2 de abril de 2006

Porque continuo a achar que o pensamento não integra sinalização, ou seja, pontuação, e que a função desta é meramente auxiliar a exprimir graficamente o próprio conteúdo desse pensamento e a vivência fisiológica que o pode acompanhar, coisa a que chamamos ‘emoção’, considero alguma legitimidade na escrita assinaléctica de Saramago e toda a legitimidade nas frases intermináveis de Proust, como esta, que se vão desenrolando em espirais de fumo, entrelaçando-se, volteando e coleando, serpenteando pelo espaço onde recebemos e interagimos com os outros, ao ritmo e no discorrer próprio do nosso pensamento, sendo que a frase que, pela agilidade sintáctica, conseguir encadear ideias da mesma forma ordenada-desordenada que o pensamento humano, será a frase ideal, progredindo de vocábulo em vocábulo, de oração em oração, como o olhar interior percorre e contempla cada ideia, pára e repara, para logo ser captado por outro detalhe fugaz, numa corrente que só termina na palavra consciência.

1 comentário:

Nothing more than me disse...

A literatura é arte feita com palavras (e também silêncios), como a pintura é feita de tintas (e espaço vazio), como...! E a melhor das artes, é - a mon avis - a que consegue o seu propósito de comunicação de uma mensagem, seja através do pensamento, seja da emoção.

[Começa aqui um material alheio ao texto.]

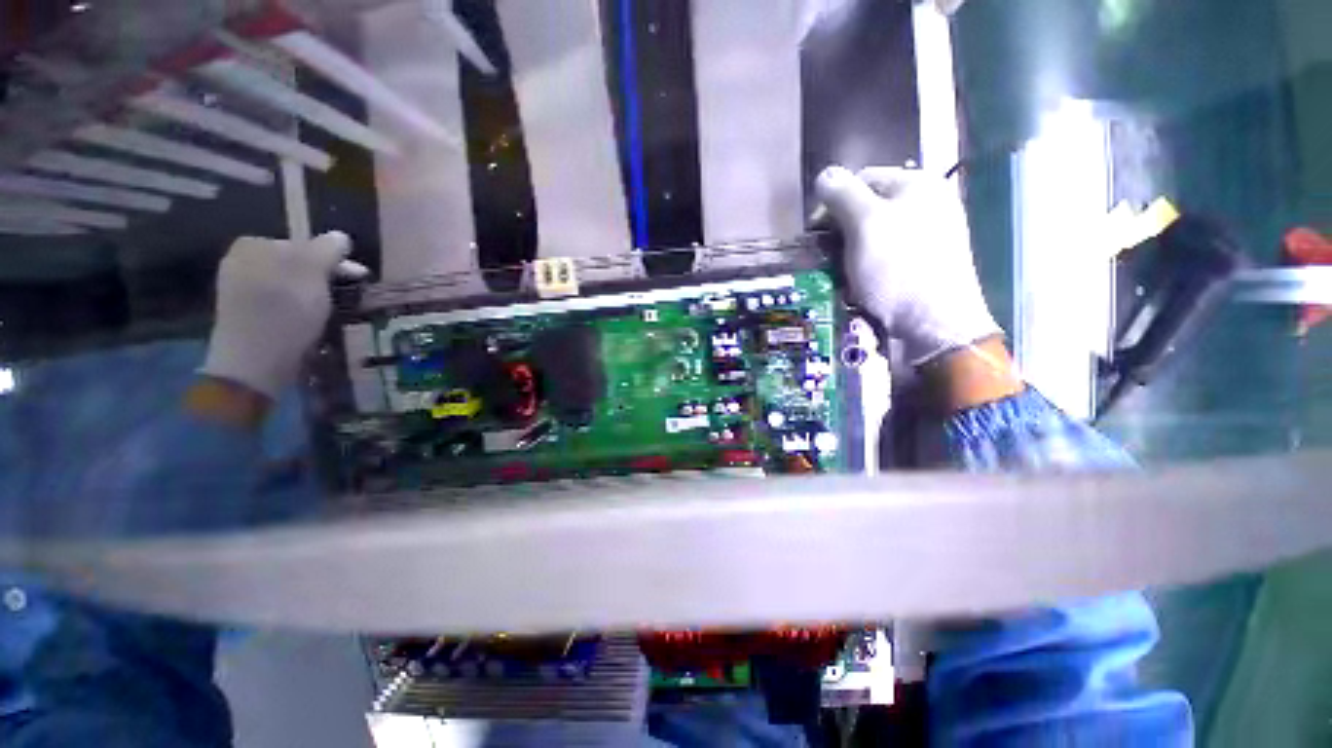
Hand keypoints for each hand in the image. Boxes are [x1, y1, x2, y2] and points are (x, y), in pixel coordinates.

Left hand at [200, 232, 366, 399]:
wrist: (255, 361)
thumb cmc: (285, 311)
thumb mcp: (312, 273)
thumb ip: (327, 250)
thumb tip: (340, 236)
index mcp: (253, 245)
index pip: (305, 245)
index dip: (335, 260)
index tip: (359, 277)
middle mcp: (242, 261)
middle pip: (297, 264)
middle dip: (325, 277)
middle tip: (350, 294)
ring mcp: (240, 289)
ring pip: (290, 284)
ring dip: (314, 293)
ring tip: (333, 308)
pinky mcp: (246, 314)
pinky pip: (280, 301)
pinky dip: (299, 307)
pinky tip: (310, 320)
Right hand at [815, 166, 999, 365]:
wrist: (935, 324)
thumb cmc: (898, 269)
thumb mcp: (865, 224)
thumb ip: (842, 194)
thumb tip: (825, 175)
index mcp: (916, 183)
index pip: (860, 179)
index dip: (831, 204)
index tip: (814, 234)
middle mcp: (925, 203)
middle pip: (866, 208)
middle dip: (841, 233)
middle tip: (829, 258)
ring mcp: (927, 234)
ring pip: (872, 236)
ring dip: (850, 254)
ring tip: (845, 276)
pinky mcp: (923, 262)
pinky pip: (884, 256)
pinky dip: (867, 268)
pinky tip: (862, 285)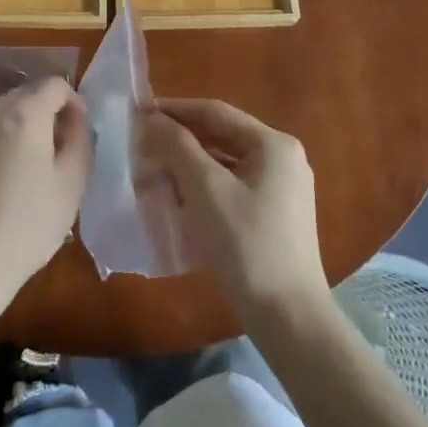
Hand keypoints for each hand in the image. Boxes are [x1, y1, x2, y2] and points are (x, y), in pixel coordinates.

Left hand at [0, 77, 89, 312]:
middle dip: (44, 113)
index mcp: (23, 114)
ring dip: (17, 127)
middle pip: (25, 95)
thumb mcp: (72, 183)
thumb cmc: (28, 226)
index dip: (72, 101)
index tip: (77, 130)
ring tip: (24, 166)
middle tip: (55, 150)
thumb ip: (79, 138)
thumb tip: (74, 116)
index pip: (54, 84)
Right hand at [144, 98, 328, 321]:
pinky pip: (233, 185)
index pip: (215, 112)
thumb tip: (151, 118)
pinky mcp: (276, 213)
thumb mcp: (206, 190)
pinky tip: (178, 198)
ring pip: (226, 162)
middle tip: (141, 144)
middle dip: (180, 139)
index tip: (138, 111)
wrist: (288, 317)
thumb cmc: (246, 245)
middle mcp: (283, 157)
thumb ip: (178, 147)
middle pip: (222, 136)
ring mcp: (282, 187)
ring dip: (189, 164)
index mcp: (274, 144)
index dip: (175, 109)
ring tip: (153, 170)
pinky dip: (204, 186)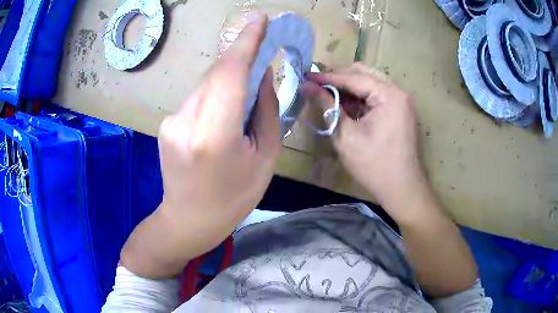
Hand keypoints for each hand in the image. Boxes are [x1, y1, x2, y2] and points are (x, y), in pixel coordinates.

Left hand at [122, 11, 279, 276]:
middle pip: (217, 75)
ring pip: (207, 85)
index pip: (229, 73)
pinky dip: (214, 99)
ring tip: (238, 113)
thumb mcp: (265, 158)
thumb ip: (265, 110)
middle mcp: (186, 121)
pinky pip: (197, 98)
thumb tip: (262, 74)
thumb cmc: (234, 197)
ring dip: (228, 86)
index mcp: (214, 134)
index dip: (246, 42)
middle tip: (261, 71)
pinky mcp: (166, 123)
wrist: (189, 220)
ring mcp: (171, 121)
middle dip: (241, 65)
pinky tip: (218, 124)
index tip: (259, 19)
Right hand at [307, 63, 432, 222]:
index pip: (354, 78)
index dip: (328, 77)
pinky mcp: (399, 110)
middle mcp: (398, 92)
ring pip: (369, 82)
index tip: (306, 76)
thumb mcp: (346, 135)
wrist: (401, 187)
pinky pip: (375, 95)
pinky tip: (344, 105)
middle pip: (363, 74)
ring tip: (327, 94)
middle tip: (316, 85)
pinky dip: (359, 97)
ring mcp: (400, 100)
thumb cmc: (374, 165)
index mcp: (389, 95)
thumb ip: (327, 106)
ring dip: (348, 87)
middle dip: (339, 78)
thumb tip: (307, 86)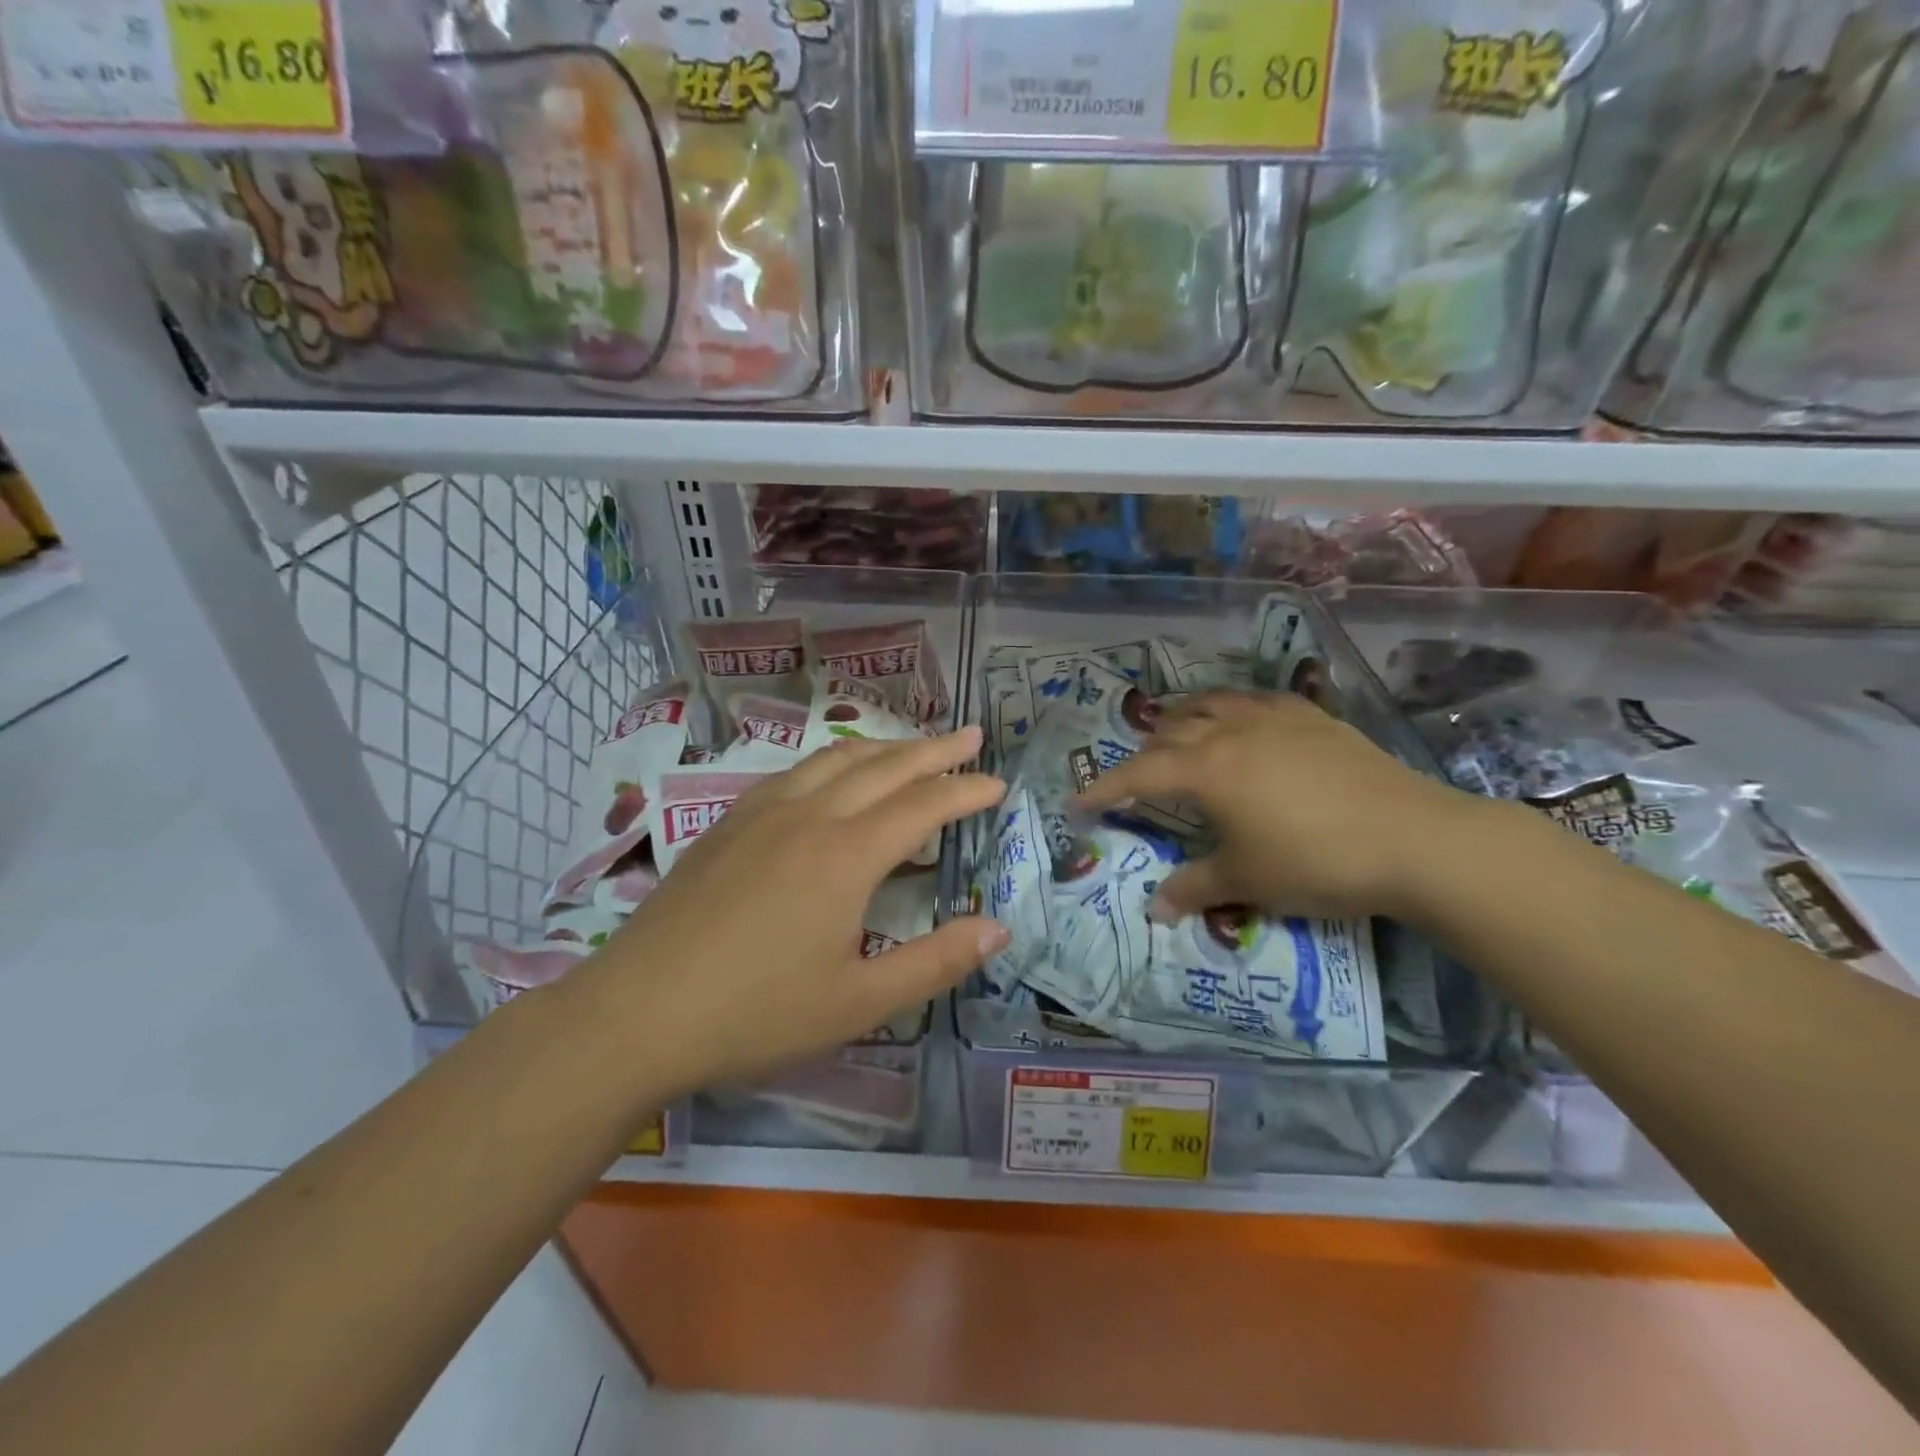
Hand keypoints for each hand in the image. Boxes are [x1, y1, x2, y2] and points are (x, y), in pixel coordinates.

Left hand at [576, 728, 1008, 1097]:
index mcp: (845, 855)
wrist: (637, 1012)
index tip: (998, 783)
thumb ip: (935, 963)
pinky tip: (832, 776)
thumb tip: (998, 929)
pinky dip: (833, 762)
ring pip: (835, 760)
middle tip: (970, 738)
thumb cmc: (756, 1013)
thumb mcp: (858, 1003)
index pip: (922, 806)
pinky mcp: (727, 823)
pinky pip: (794, 772)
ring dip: (883, 747)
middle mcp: (808, 816)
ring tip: (913, 746)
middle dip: (933, 751)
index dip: (965, 792)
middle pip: (883, 766)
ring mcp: (761, 813)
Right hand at [1075, 691, 1479, 922]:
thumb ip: (1194, 888)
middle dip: (1143, 755)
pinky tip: (1242, 719)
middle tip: (1134, 779)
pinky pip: (1257, 700)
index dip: (1103, 789)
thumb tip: (1154, 909)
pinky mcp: (1313, 717)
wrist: (1415, 839)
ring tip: (1174, 731)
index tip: (1077, 804)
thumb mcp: (1248, 881)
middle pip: (1170, 732)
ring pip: (1211, 703)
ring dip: (1182, 717)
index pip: (1138, 775)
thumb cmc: (1317, 862)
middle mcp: (1231, 732)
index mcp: (1207, 770)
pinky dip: (1232, 708)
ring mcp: (1274, 718)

E isso passa tanto pelo estilo que se lhe imprime, na conjugação dos elementos, nos recursos expressivos - o que respiram e transpiram; na força do pincel, no jogo de pontuação). Mas não só, não apenas. É arte a que contém em si a estética; E Estética - dizia Kant - é aquilo que agrada, sem conceito. Pois é claro que estamos em presença de dois exemplos de verdadeira literatura. Se nos comunicar e agradar, desnecessária é a razão!